El miércoles 5 de agosto, a las 08:34 hora peninsular, un fragmento de lo que alguna vez fue un cohete de SpaceX impactó contra la superficie lunar provocando un nuevo cráter en el satélite y el desconcierto terrícola. Fue el recordatorio de una problemática de la que, por su propia naturaleza, es quizás relativamente fácil de olvidar: el espacio se está llenando de basura espacial.

“Podríamos llegar a ser la primera civilización con la 'ilusión' de colonizar otros planetas, de saber ir al espacio y, sin embargo, quedarse atrapada en su propio planeta por haber creado una 'corteza' de basura a su alrededor”, advierte el experto en tráfico espacial del grupo tecnológico GMV, Alberto Águeda.

Las cifras son llamativas. “Además de los 16.000 satélites que hay ahora mismo en funcionamiento, en el espacio orbitan otros 40.000 objetos de un tamaño superior a un cubo de Rubik, 1,2 millones más grandes que un terrón de azúcar y otros 130 millones más grandes que un granito de arena”, enumera el experto.
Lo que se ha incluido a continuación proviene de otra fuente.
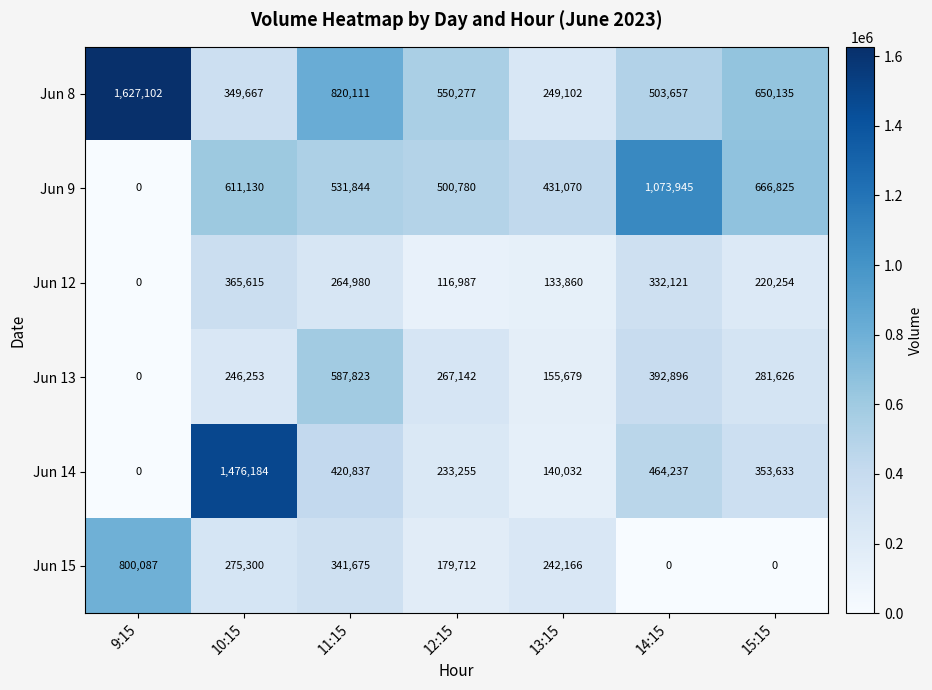

What is the approximate value of Jun 9 at 13:15?

431070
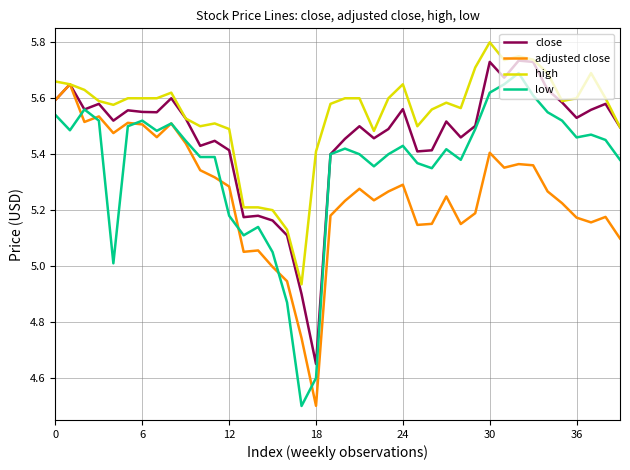

What is the minimum value shown in the chart?

4.5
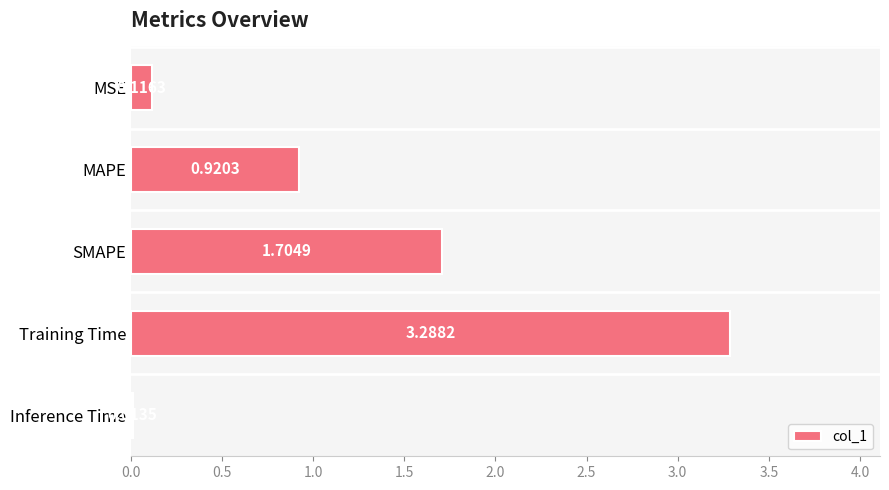

What is the label of the 1st bar from the top?

MSE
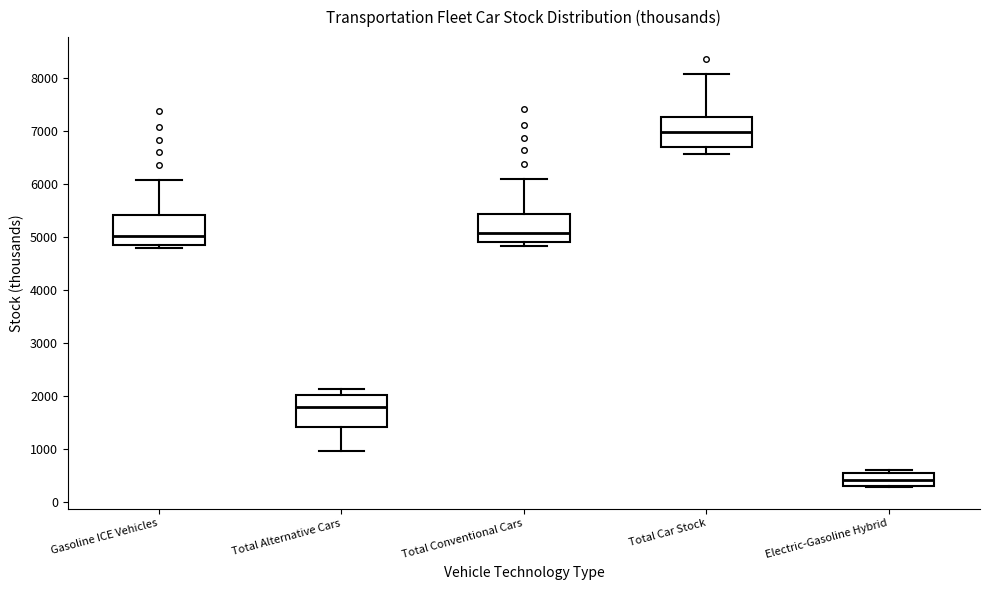

Reading left to right, transcribe this box plot: for each box, give where its median line is, the range the box spans, and where its two whiskers end, as read against the y-axis. The values are not printed on the chart, so give them approximately, as read against the axis.

Gasoline ICE Vehicles: median 5000, box 4800 to 5400, whiskers 4800 (just below the box's lower edge) to 6100
Total Alternative Cars: median 1800, box 1400 to 2000, whiskers 1000 to 2100
Total Conventional Cars: median 5100, box 4900 to 5400, whiskers 4800 to 6100
Total Car Stock: median 7000, box 6700 to 7300, whiskers 6600 to 8100
Electric-Gasoline Hybrid: median 400, box 300 to 500, whiskers 300 (just below the box's lower edge) to 600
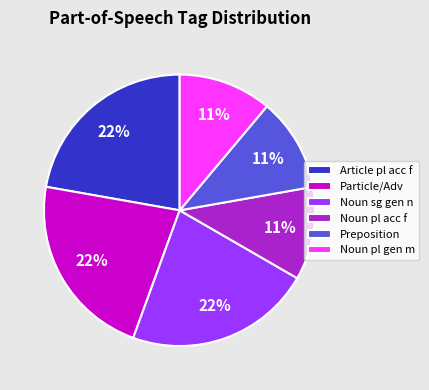

Is it true that Article pl acc f is 22% of the pie?

True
Es la llamada basura espacial, que ha aumentado de forma apabullante desde los albores de la carrera espacial.

La amenaza del 'síndrome de Kessler'

El posible escenario de “inaccesibilidad espacial” que menciona Águeda tiene un nombre: síndrome de Kessler. Si la órbita más cercana a la Tierra alcanzase cierto volumen de basura espacial —la cual viaja a una velocidad diez veces superior a la de una bala—, los objetos que se encuentran en ella comenzarían a sufrir impactos con mayor frecuencia, lo que produciría más fragmentos, que, a su vez, aumentarían la probabilidad de nuevas colisiones, haciendo muy caótico y peligroso el entorno extraterrestre más inmediato. “En un escenario extremo, el espacio podría volverse inutilizable para el ser humano por generaciones”, resume el astrofísico e investigador del Instituto de Astrofísica de Andalucía (CSIC) José Manuel Madiedo.